I am working on a project in which I end up generating a score for every position in the human genome, and I would like to be able to visualize these scores in the UCSC genome browser. From my understanding, the best format for this is .wig, but due to some implementation details, it is a lot easier to generate scores in chunks that aren't sorted by their position in the genome. Do wiggle files have to be sorted? Or is it that as long as the variableStep/fixedStep flag correctly describes the bases below it, the order doesn't matter?
To be more specific, would it be allowed to have something like this in a wiggle file?
variableStep chrom=chr2 span=5 300701 12.5
variableStep chrom=chr2 span=10 100701 22.5
I wasn't able to find any information in the file format descriptions from UCSC.
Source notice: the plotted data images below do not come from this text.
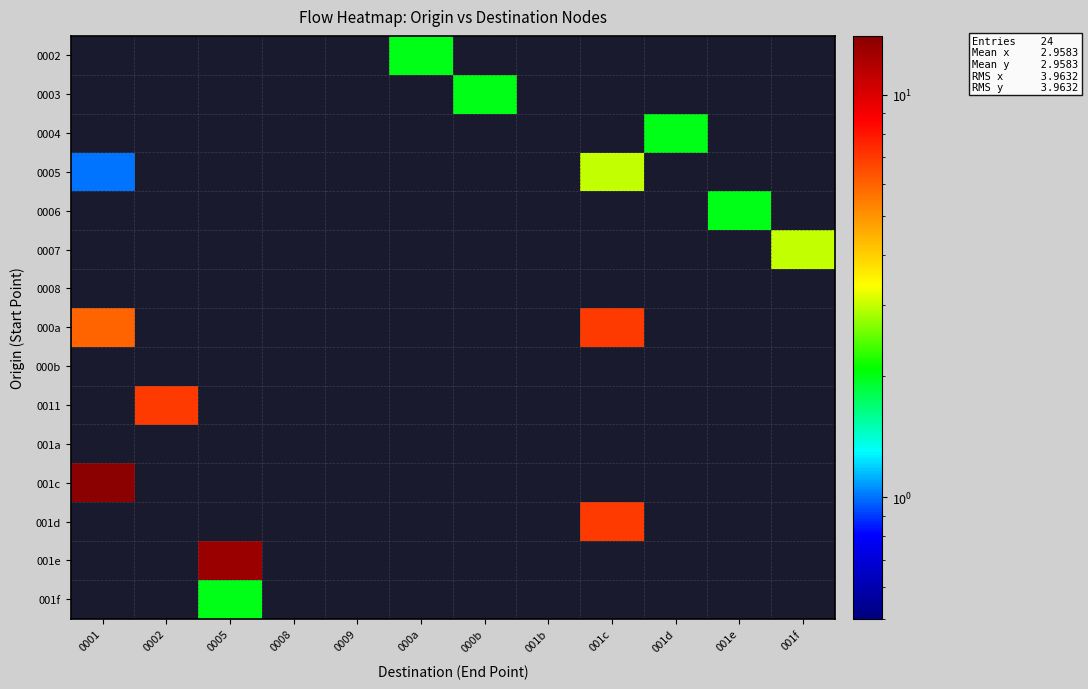

At how many categories does at least one series exceed 7?

2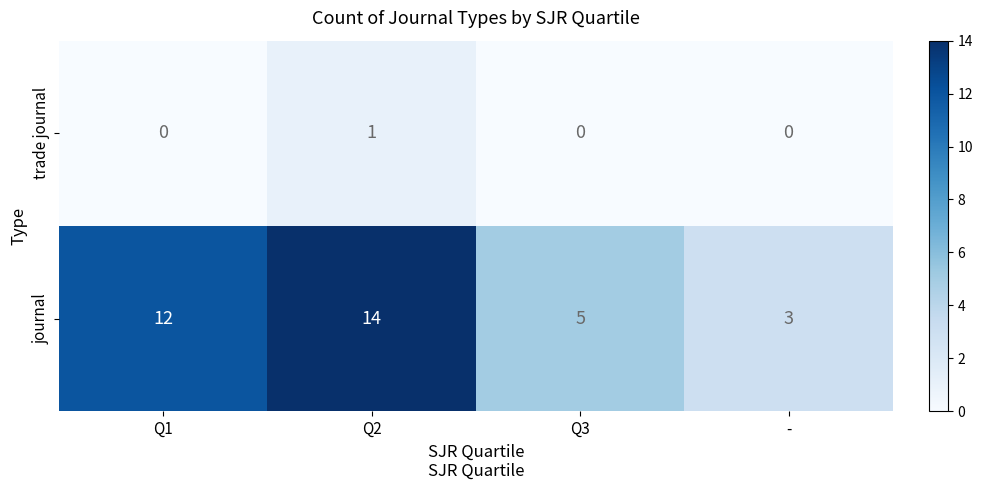

What is the spread (max minus min) of values at Q1?

12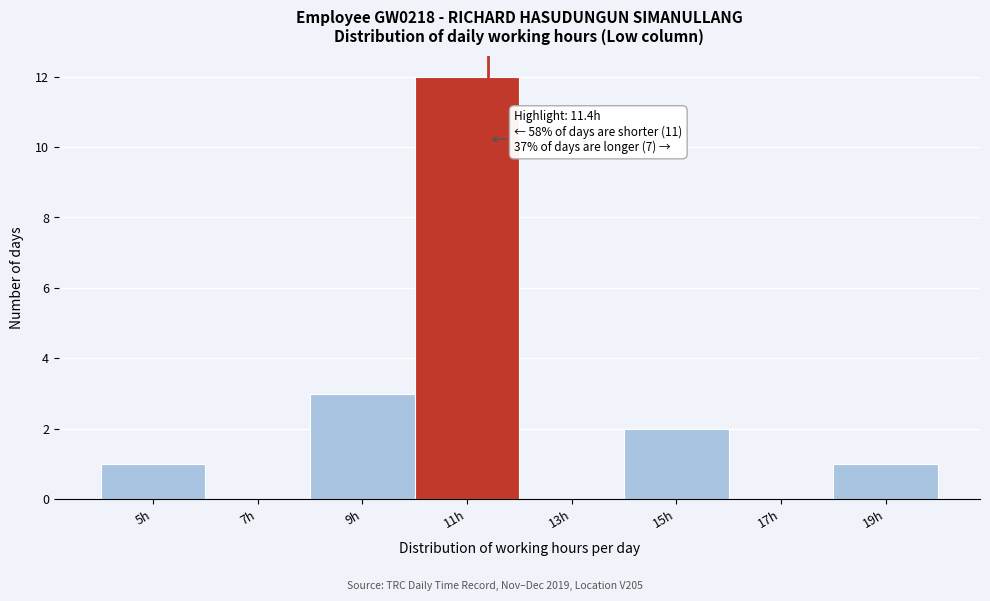

Which range on the x-axis has the tallest bar?

10 to 12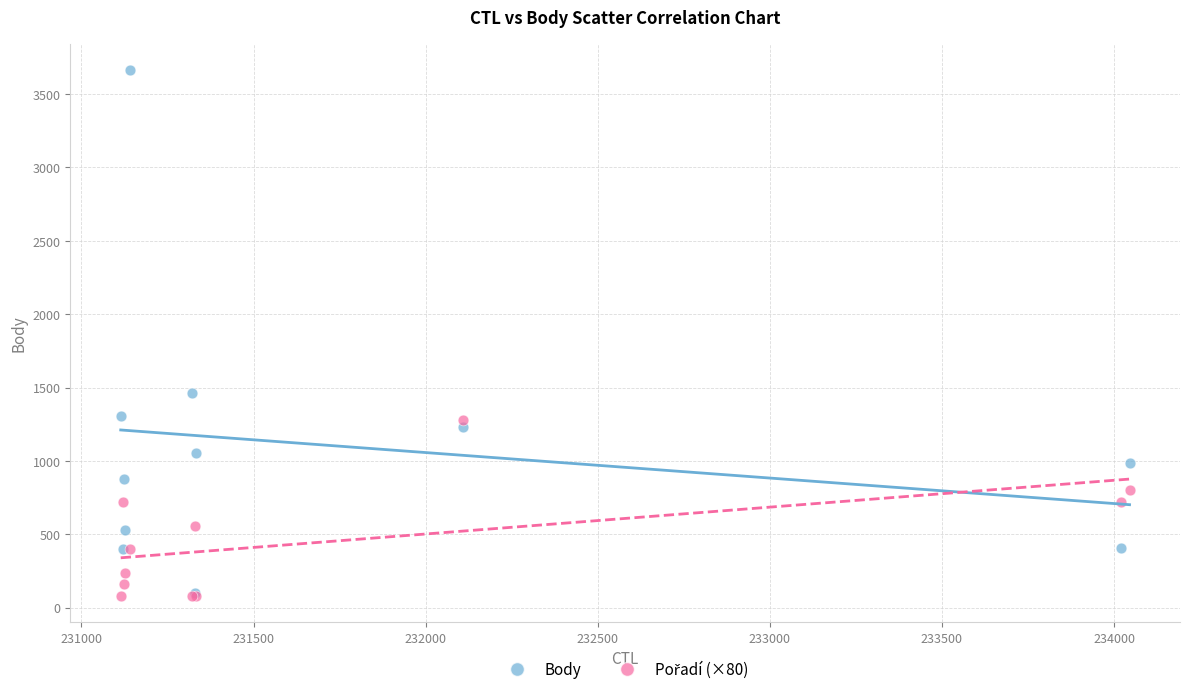

Across all series, what Y value is closest to 1870?

1463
This depends on which of the wiggle encodings one uses. Wiggle and bedGraph can be essentially identical, with the former just lacking the chromosome column on every line. In general, bigWig is preferred, since it allows efficient random access and statistical operations.
Yes, I use bedgraph for absolutely everything.
There are some very efficient programs written in C++ to handle bedgraph files.
As Devon Ryan mentionned, for viewing, bigWig is the recommended format for viewing.
Again, the bedGraphToBigWig program is much more efficient than the wigToBigWig program.
I'm admittedly not an expert in the wiggle format, since I haven't used it the past 2 years.
I just remember having an extremely hard time writing a simple C++ program to do some basic manipulation on the Wiggle format.
Now I use bedtools all the time, or basic Python scripts to manipulate my bed graph.
I convert them to bigWig files for viewing, since the bigWig files are smaller, and indexed.